Probably some of the things we remember best are things said in confidence that reveal the deep emotions of our loved ones. As a loved one starts to lose faculties, perhaps slowly going blind after a long illness, a statement like, “I love to sleep because when I dream I can see things as they were” can bring tears to our eyes.
As the shock of the loss fades, you may only think of the deceased when in a contemplative mood. The thoughts are no longer painful, but more nostalgic.
You may remember that the person was never angry at anyone. That he never raised his voice in anger and only when discussing subjects of common interest would have strong words of condemnation for acts.
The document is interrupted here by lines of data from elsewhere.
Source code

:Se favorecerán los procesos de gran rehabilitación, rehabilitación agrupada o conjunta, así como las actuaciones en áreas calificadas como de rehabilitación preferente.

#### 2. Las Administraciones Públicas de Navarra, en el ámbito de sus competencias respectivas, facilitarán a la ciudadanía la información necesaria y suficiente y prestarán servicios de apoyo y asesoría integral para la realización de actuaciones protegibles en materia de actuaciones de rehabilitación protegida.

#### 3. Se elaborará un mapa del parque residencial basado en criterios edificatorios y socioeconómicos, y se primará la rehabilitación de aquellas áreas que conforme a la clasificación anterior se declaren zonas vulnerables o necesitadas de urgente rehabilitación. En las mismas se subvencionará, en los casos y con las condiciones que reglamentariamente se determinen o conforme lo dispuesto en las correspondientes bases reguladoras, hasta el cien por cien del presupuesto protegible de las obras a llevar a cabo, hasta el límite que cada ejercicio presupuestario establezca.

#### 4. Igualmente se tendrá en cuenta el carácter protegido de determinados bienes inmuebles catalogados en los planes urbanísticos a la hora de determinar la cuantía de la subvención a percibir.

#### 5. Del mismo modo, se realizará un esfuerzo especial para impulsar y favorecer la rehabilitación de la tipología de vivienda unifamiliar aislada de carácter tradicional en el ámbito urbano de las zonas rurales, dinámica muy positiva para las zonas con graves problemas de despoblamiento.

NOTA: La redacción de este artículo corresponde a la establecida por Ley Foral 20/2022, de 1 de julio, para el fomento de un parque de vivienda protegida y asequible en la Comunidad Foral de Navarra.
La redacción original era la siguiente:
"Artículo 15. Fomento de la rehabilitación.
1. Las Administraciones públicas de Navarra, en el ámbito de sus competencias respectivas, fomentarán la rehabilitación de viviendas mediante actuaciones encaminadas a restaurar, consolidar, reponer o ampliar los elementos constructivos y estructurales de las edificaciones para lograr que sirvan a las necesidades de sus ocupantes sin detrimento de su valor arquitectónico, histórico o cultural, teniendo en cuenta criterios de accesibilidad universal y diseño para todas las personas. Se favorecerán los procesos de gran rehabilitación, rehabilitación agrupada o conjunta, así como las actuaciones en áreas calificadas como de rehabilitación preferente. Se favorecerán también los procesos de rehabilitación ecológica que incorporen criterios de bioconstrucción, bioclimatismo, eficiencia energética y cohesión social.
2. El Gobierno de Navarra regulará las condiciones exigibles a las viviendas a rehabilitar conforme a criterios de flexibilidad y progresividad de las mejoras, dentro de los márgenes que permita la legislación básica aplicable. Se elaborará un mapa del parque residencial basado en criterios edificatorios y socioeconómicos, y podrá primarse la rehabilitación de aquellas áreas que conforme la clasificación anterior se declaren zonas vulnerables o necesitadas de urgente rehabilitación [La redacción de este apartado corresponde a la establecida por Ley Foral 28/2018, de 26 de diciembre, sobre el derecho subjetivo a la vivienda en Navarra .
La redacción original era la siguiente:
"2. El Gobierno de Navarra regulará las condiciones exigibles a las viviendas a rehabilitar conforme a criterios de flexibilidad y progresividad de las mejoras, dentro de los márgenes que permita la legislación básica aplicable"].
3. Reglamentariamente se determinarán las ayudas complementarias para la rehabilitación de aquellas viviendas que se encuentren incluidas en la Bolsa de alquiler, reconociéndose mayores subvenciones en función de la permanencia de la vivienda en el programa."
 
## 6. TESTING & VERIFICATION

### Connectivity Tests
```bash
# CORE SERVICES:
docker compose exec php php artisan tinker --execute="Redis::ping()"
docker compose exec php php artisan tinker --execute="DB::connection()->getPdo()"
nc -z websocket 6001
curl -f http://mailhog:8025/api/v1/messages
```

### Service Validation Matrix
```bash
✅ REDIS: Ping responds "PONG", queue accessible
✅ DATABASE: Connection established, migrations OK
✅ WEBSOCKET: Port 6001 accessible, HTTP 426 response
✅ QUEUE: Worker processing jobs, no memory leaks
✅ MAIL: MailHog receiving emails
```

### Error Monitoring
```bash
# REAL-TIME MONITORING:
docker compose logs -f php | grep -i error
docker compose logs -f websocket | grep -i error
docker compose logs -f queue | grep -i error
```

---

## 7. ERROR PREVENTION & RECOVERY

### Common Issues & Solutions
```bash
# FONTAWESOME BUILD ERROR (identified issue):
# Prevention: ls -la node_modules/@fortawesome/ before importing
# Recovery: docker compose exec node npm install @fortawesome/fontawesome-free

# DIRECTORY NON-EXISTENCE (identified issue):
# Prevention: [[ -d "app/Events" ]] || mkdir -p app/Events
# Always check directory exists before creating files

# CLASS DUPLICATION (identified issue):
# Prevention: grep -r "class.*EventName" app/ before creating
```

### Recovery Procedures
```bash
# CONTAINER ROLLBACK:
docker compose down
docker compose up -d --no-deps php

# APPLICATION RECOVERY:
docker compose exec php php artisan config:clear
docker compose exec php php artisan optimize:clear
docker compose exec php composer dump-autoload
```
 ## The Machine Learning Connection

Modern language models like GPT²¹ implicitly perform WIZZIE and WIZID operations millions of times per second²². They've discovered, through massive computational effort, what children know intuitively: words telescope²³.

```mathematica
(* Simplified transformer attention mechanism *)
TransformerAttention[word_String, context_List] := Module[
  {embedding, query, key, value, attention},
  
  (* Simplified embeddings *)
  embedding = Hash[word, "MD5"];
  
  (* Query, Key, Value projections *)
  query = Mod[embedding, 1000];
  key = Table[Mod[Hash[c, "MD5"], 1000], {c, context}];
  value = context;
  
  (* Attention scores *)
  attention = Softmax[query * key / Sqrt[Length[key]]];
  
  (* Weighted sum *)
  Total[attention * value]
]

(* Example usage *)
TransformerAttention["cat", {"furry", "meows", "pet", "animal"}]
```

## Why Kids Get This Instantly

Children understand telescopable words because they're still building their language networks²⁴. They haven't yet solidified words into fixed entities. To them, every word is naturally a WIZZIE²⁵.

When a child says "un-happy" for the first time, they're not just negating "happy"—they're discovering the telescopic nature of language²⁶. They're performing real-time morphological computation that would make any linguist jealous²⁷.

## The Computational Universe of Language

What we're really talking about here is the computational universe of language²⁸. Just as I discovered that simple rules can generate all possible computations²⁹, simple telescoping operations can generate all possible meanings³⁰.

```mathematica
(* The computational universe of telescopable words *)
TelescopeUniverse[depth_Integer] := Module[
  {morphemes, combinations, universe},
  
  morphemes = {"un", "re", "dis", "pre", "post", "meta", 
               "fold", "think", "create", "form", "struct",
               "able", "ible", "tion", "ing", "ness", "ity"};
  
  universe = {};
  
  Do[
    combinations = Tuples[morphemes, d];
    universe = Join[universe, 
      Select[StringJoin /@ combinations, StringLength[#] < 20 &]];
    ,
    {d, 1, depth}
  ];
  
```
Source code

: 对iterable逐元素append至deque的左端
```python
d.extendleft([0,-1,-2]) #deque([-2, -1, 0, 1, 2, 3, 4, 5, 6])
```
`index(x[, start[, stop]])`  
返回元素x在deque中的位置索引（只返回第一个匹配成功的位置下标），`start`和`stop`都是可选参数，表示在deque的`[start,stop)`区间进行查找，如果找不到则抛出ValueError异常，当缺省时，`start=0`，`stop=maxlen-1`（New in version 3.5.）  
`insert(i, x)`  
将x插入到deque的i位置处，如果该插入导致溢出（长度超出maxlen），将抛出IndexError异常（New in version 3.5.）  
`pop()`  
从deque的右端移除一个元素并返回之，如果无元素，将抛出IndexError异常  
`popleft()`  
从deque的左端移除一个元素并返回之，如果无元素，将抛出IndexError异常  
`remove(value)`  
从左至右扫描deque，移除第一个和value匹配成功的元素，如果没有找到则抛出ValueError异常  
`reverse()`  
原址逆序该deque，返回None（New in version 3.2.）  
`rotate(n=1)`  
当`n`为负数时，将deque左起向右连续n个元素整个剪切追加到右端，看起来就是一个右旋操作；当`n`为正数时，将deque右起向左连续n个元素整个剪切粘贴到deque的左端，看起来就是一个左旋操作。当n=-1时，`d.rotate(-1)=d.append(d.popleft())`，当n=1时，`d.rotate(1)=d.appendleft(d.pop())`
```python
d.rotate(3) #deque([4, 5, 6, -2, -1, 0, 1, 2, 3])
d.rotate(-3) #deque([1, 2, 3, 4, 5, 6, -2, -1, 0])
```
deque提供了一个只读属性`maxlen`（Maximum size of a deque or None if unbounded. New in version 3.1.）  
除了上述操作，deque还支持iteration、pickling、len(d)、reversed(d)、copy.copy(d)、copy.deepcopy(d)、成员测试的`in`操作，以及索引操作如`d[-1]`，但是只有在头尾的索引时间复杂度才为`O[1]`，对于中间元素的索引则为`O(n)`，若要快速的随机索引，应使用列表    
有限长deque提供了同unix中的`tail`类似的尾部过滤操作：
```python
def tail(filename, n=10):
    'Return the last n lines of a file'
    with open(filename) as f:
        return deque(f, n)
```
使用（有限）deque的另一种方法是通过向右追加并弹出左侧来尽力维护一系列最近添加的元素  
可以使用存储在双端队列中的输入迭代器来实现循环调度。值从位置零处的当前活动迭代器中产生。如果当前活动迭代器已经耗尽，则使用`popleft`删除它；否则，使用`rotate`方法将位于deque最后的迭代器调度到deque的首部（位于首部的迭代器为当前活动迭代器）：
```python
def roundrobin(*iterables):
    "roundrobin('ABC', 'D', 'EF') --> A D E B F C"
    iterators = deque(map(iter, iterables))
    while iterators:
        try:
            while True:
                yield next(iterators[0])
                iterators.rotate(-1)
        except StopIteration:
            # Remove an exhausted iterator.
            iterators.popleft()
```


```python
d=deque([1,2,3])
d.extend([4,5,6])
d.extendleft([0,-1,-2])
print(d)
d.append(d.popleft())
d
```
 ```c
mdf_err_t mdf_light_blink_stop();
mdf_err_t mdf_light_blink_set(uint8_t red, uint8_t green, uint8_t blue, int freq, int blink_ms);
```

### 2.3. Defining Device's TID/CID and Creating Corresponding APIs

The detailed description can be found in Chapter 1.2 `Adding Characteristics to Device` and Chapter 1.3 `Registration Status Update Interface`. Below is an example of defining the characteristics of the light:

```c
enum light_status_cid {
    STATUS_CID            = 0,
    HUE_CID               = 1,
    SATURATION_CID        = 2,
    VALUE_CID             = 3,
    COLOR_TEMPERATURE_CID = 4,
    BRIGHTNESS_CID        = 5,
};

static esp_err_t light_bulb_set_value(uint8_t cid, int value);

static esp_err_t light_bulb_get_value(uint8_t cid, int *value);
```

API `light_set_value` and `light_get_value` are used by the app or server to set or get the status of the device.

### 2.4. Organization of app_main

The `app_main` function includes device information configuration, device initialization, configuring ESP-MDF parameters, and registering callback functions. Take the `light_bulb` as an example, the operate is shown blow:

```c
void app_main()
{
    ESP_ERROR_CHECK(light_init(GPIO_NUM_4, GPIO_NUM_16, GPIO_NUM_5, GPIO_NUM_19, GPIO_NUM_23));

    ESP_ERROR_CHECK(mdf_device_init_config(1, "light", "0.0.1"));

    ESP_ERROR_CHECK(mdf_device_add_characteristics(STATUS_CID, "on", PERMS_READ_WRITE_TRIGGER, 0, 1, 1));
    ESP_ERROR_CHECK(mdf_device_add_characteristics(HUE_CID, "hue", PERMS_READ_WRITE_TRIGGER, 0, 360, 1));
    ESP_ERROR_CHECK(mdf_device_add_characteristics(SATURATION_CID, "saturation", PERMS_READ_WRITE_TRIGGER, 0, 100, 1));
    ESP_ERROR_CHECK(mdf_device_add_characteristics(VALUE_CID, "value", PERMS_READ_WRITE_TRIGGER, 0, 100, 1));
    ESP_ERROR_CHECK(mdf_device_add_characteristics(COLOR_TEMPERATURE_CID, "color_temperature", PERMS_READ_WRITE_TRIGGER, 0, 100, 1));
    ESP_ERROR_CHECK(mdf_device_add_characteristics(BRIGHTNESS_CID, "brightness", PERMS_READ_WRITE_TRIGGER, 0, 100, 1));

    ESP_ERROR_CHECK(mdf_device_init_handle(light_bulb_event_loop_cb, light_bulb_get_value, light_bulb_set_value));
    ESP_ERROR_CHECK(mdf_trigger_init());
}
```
Even more emotional are acts and thoughts that you shared with this person. You may remember the lively look in his eyes when discussing computer technology or liberal politics. Just out of the blue you will relive such conversations and in particular episodic portions of them.
We all we have a very different way to exercise nostalgia about the person. It is amazing how details and things said or heard casually would bring up a new image in your head. These episodes should be relished.
[A counterpoint to this is what happened when visiting a distant relative (a completely different person) soon after he had been diagnosed with an incurable disease. After a very pleasant afternoon in which he shared his fantastic stamp collection, his wife approached me and privately told me to “… not to start getting ideas about the collection…” as it had already been promised to someone else. This person sure had gotten past the grievance and nostalgic period in a hurry.]
It is interesting that even after many years after the demise of a loved one, one can still think of him/her as living. Thoughts like “I have to tell **** about this” may pop into your head to suddenly realize the person has been long gone. The disappointment is usually accompanied by a sweet sense of nostalgia. The main thing is that the person is still with us.
Tim Beach we will cherish knowing you forever. This is the only heaven we can offer you.